Appeler à un retrait d’Afghanistan ne suffit pas. Il faut créer les conditions d’un véritable règlement de la crise, en confrontant les motivations et les intérêts de l’ensemble des acteurs du drame afghan. Ce doit être le but de la France, et celui d’un(e) futur(e) président(e) de gauche.
Le programme adopté par le Parti Socialiste est clair : nos forces militaires n’ont plus rien à faire en Afghanistan. Mais la France, qui a soutenu l’intervention ayant permis de chasser de Kaboul le gouvernement taliban et de neutraliser Ben Laden, ne peut se contenter d’un simple retrait unilatéral. Organiser à Paris une conférence de tous les acteurs du drame afghan, dont beaucoup souhaitent aujourd’hui la fin, permettrait de sortir de l’enlisement. Ce pourrait être le premier acte international d’un président de gauche élu en 2012.
Si l’on identifie facilement les acteurs de terrain – le « camp de la démocratie », les talibans, le Pakistan –, ceux-ci paraissent avoir des objectifs différents. Le président Karzaï veut garder le pouvoir, mais la coalition anti-talibans actuelle, majoritaire, se veut seule détentrice d’un projet politique pour le pays. Les talibans, unis par la conception d’un Etat islamique et par le rejet de toute présence étrangère, sont la principale inconnue du tableau. Le Pakistan, lui, a une obsession : préserver ses frontières.

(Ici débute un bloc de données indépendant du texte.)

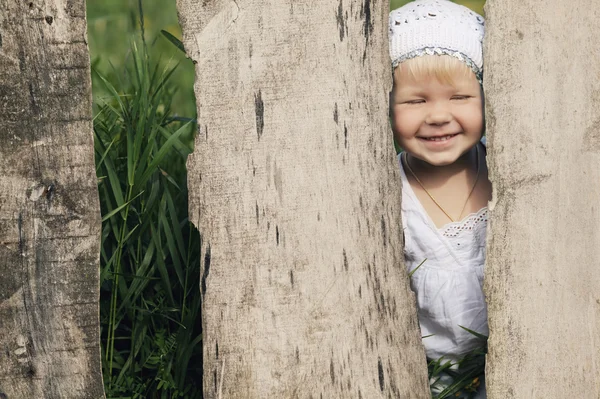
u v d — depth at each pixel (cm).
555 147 231
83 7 217
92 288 222
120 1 534
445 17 242
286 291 224
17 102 216
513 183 230
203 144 224
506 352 229
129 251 266
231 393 223
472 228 259
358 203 225
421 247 261
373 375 224
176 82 402
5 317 219
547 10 231
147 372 264
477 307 260
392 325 225
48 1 216
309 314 224
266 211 224
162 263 259
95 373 224
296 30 224
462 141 246
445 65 237
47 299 221
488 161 230
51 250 220
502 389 229
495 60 230
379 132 225
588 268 232
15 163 217
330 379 224
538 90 231
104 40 464
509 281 229
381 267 225
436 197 261
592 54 233
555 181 231
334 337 224
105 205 272
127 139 262
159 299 266
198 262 264
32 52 216
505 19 230
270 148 224
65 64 218
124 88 327
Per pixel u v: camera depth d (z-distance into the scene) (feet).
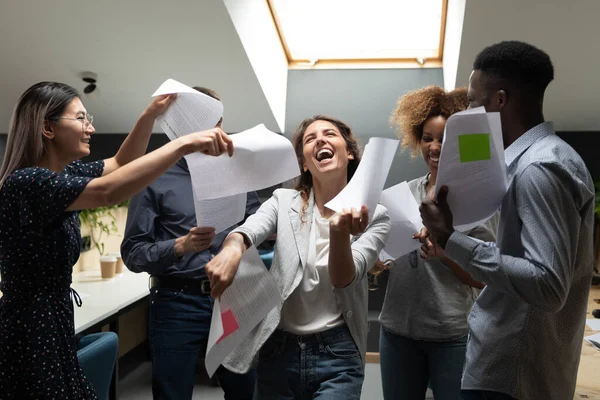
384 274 11.46
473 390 3.48
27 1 7.59
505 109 3.33
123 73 9.58
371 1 10.75
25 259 3.76
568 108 10.07
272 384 3.96
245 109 10.98
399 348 5.44
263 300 3.51
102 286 8.45
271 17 10.62
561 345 3.24
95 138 12.67
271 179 3.47
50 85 4.22
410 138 5.65
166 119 3.89
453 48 9.49
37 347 3.76
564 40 7.91
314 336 3.89
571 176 2.99
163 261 5.47
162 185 6.07
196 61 9.14
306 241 4.06
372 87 12.07
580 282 3.22
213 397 9.49
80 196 3.43
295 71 12.37
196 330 5.94
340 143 4.25
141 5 7.66
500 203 3.30
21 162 4.07
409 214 4.66
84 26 8.19
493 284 3.09
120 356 11.38
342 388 3.69
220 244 6.15
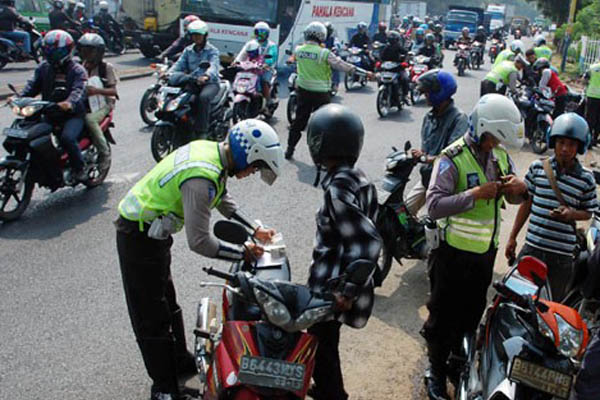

Les acteurs de la périphérie semblent aussi divisés. L’Inde craint les attentats de groupes intégristes musulmans et est tenté régulièrement de « faire pression » sur le Pakistan via Kaboul. L’Iran, pays majoritairement chiite, désire retrouver une reconnaissance et un rôle à la mesure de son passé ; en accroissant son rôle en Irak et chez les Hazaras afghans, également chiites, il tente d’élargir sa zone d’influence. Pour l’Arabie saoudite, focalisée sur le contrôle du pétrole, un régime taliban à Kaboul cumule bien des avantages : il ferait avancer l’encerclement sunnite de l’Iran, avec, qui plus est, des intégristes wahhabites.
Du côté des grandes puissances, les Etats-Unis veulent mettre fin autrement que par une déroute à une guerre devenue impopulaire, trop couteuse et de plus en plus manifestement ingagnable. La Chine poursuit ses objectifs de renaissance impériale ; son intérêt pour l’Afghanistan est limité mais son intérêt pour le Pakistan considérable. Enfin, vue de Russie, la question islamique est très sérieuse, à cause de la situation caucasienne mais aussi au regard de l’évolution des républiques musulmanes de la CEI.
Tous les intérêts divergent, mais il n’est pas impossible de définir les concessions mutuelles qui donneraient ses chances à la Conférence de Paris. La stabilisation du Pakistan, sans l’accord duquel toute combinaison à Kaboul peut être remise en cause, est fondamentale ; elle passe par la reconnaissance et la garantie des frontières, l’engagement d’une négociation sur un traité de non-agression avec l’Inde ou encore la fin de toute aide aux talibans. En ce qui concerne l’Afghanistan, les éléments d’un accord pourraient être les suivants : l’engagement des talibans à respecter la Constitution afghane actuelle ; une décentralisation administrative du pays, voire une forme de fédéralisme et, évidemment, la reconnaissance par tous des frontières actuelles du pays. Enfin, le maintien pour une longue durée de forces d’observation des Nations unies, chargées de s’assurer de la bonne mise en œuvre des accords, sera nécessaire.